多少次在睡前輕叩心扉:生活是什麼?是生命和活力的理解麼?還是紅塵過客的一次旅行?是男人商場酒杯的碰撞?還是巧婦手裏的鍋碗瓢盆?一次次詰問之後我發現自己什麼都不是,卻把倔強的脖頸套進生活的枷犁。既食人間煙火,必經風霜雨雪,再簡單不過的道理,隻是常常深陷來自骨子裏的那份多愁善感而無法自拔。
每個人都會帶著這樣或那樣的困惑走過生命的暖春盛夏,甚至有些到生命終結之日也不能釋然。因為如此,我們便總是站在冬季的門檻上眺望春季,在酷熱的時候開始懷念秋的涼爽,在秋的蕭條中又想念春的柔媚,周而複始。

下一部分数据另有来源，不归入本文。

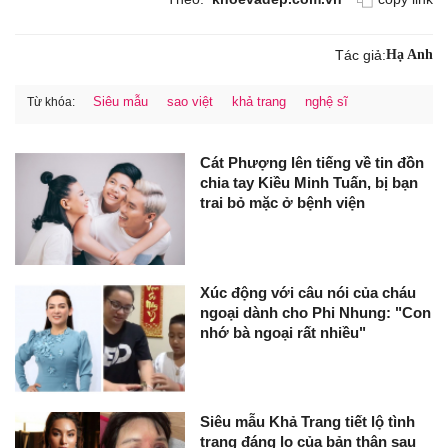
Tác giả:
Hạ Anh
Siêu mẫu
sao việt
khả trang
nghệ sĩ
Từ khóa:
Cát Phượng lên tiếng về tin đồn
chia tay Kiều Minh Tuấn, bị bạn
trai bỏ mặc ở bệnh viện
Xúc động với câu nói của cháu
ngoại dành cho Phi Nhung: "Con
nhớ bà ngoại rất nhiều"
Siêu mẫu Khả Trang tiết lộ tình
trạng đáng lo của bản thân sau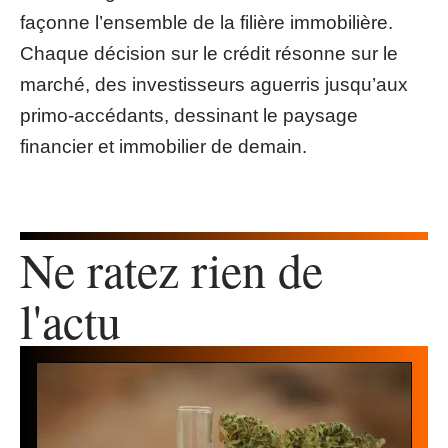
façonne l’ensemble de la filière immobilière.
Chaque décision sur le crédit résonne sur le
marché, des investisseurs aguerris jusqu’aux
primo-accédants, dessinant le paysage
financier et immobilier de demain.
Ne ratez rien de
l'actu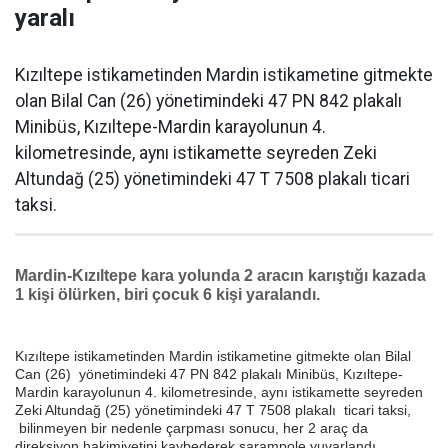
yaralı
Kızıltepe istikametinden Mardin istikametine gitmekte
olan Bilal Can (26) yönetimindeki 47 PN 842 plakalı
Minibüs, Kızıltepe-Mardin karayolunun 4.
kilometresinde, aynı istikamette seyreden Zeki
Altundağ (25) yönetimindeki 47 T 7508 plakalı ticari
taksi.
Mardin-Kızıltepe kara yolunda 2 aracın karıştığı kazada
1 kişi ölürken, biri çocuk 6 kişi yaralandı.
Kızıltepe istikametinden Mardin istikametine gitmekte olan Bilal
Can (26) yönetimindeki 47 PN 842 plakalı Minibüs, Kızıltepe-
Mardin karayolunun 4. kilometresinde, aynı istikamette seyreden
Zeki Altundağ (25) yönetimindeki 47 T 7508 plakalı ticari taksi,
bilinmeyen bir nedenle çarpması sonucu, her 2 araç da
direksiyon hakimiyetini kaybederek şarampole yuvarlandı.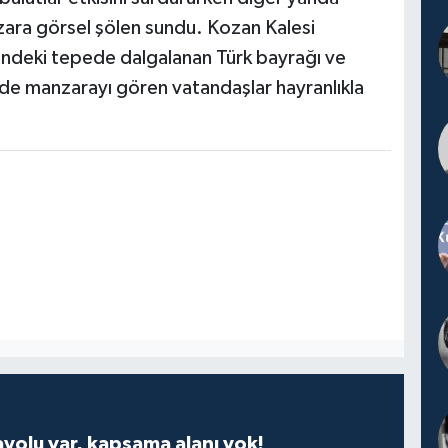
zara görsel şölen sundu. Kozan Kalesi
'ndeki tepede dalgalanan Türk bayrağı ve
de manzarayı gören vatandaşlar hayranlıkla
ayolu var, kapsama alanı yok!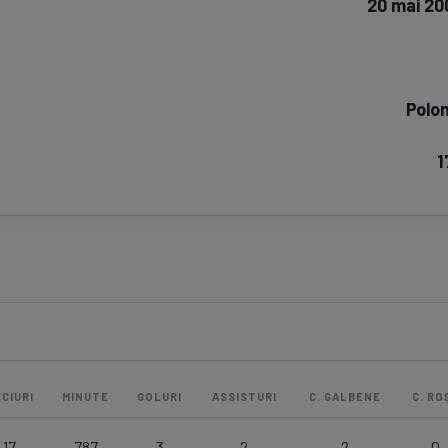
20 mai 20
Seri
Echipe
Polon
1
Program TV
Pariuri spor
CIURI
MINUTE
GOLURI
ASSISTURI
C. GALBENE
C. ROȘ
17
787
3
2
2
0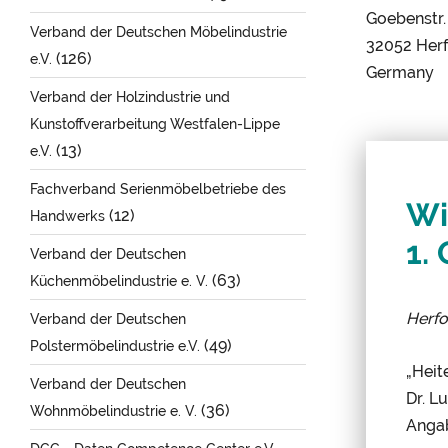
Goebenstr.
Verband der Deutschen Möbelindustrie
32052 Her
(126)
e.V.
Germany
Verband der Holzindustrie und
Kunstoffverarbeitung Westfalen-Lippe
(13)
e.V.
Fachverband Serienmöbelbetriebe des
Wi
(12)
Handwerks
1.
Verband der Deutschen
(63)
Küchenmöbelindustrie e. V.
Herf
Verband der Deutschen
(49)
Polstermöbelindustrie e.V.
„Heit
Verband der Deutschen
Dr. L
(36)
Wohnmöbelindustrie e. V.
Angab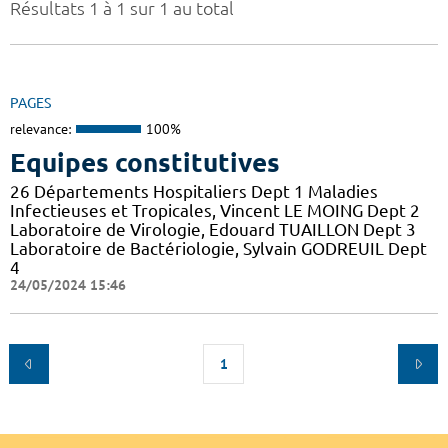
Résultats 1 à 1 sur 1 au total
PAGES
relevance:
100%
Equipes constitutives
26 Départements Hospitaliers Dept 1 Maladies
Infectieuses et Tropicales, Vincent LE MOING Dept 2
Laboratoire de Virologie, Edouard TUAILLON Dept 3
Laboratoire de Bactériologie, Sylvain GODREUIL Dept
4
24/05/2024 15:46
1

如沙漏般逝去的日子時刻在提醒我,曾經為我撐起一片沒有委屈的天空的人永遠的走了,再也沒有人願意為我擋住焦灼的陽光。是的,記憶的傷疤流著殷紅的血液,每每在夜深人靜時想要舔舐包紮,卻越加疼痛。鐫心銘骨的痛,隻為一生一世的親情。一把黃土地距離竟然如此遙遠?每一次想起都恨不得把自己撕成碎片。曾恨極了酒精入口穿腸時的辛辣,卻毒癮般愛上那徹底的醉。醉了,無欲無求、無愧無恨,隻是沉沉地睡去,不必像在半醒半醉時踩著迷離的腳步拾起一塊破碎的布條,便當做昂貴的綾羅綢緞來修補破碎的心門。痛抹滅不了我對親情的眷戀,黑色的2007、2008年,耗盡所有的勇氣與毅力才趟過青春的沼澤地。
青春是美好的,我願意一輩子都與青春糾纏不清,我的文字裏時時刻刻都寫滿青春的字眼,即使我清楚地知道自己的青春正在鍵盤劈裏啪啦的敲打聲中逝去。
二十幾年歲月,已證明我不是天之驕子,每一道幸福的城牆都要自己親手構造,又何必指望別人帶來幸福?縱使我沒有驕人的容貌、傲人的才氣,我還是會為這份卑微的幸福踽踽獨行在茫茫天宇。
普通如我,衣著淡雅深居陋室不聞影星豔史,啜飲淡味花茶不問他人風花雪月。翹盼一把明亮的鑰匙,開啟我鏽蝕的窗,翹盼一把鋒利的刀,鐫刻一份真實給自己。
正如同桌所說,正確對待生離死別,雖然我不讚成他的命中注定之說法。但我已發現,人生就是這麼回事:有些人,有些事,無論怎樣竭盡全力都是留不住的,就像無論岸邊的奇花異草怎樣的美麗芬芳,也留不住江河追尋大海的步伐。隻要盡力了,又何須自哀自憐、長籲短歎呢?該來的終會來,該去的也終會去,起起伏伏便是人生。活著的時候認真生活、努力工作、真誠待人,少點抱怨。
與其為被雨淋成落湯雞而煩惱,何不在人生之路備一把遮雨蔽惱的傘?既然不能改變生老病死的定律,何不從現在開始珍惜身邊的一切?既然害怕車禍的恐懼,何不在下次過馬路時小心翼翼?既然如此討厭雨天,何不在雨天換一身色澤亮麗的衣服?既然不能選擇自己的出身,就努力改變自己的命運!這一切做到了,待時間老人拄著拐杖來到夕陽身旁時,你會驚喜地發現,自己生如夏花之燦爛,死如秋葉之靜美。即便不是,也是死而無憾!
七月,為自己虛構一場雪
沒事的時候,仍然喜歡立窗前。任意識在七月的風裏穿梭來往。
一直喜歡夏,是因為自己一直喜歡水,我一切美好的記憶都鋪在家門口的那條河床裏。
此去經年,我想,再也沒那般好時光了。
去年春節回家的時候,再去小河,河床早就沒了碧綠,隻剩滄桑,到處漂著腐爛的味道,感覺時光瞬間老去。
然則,那河確實是曾經的那條小河。小河沒錯,我也沒記錯,那到底是誰錯了呢?
七月的天空,是盡致的藍,藍得有些肆虐。
我開懷念,冬天那灰蒙蒙的天來。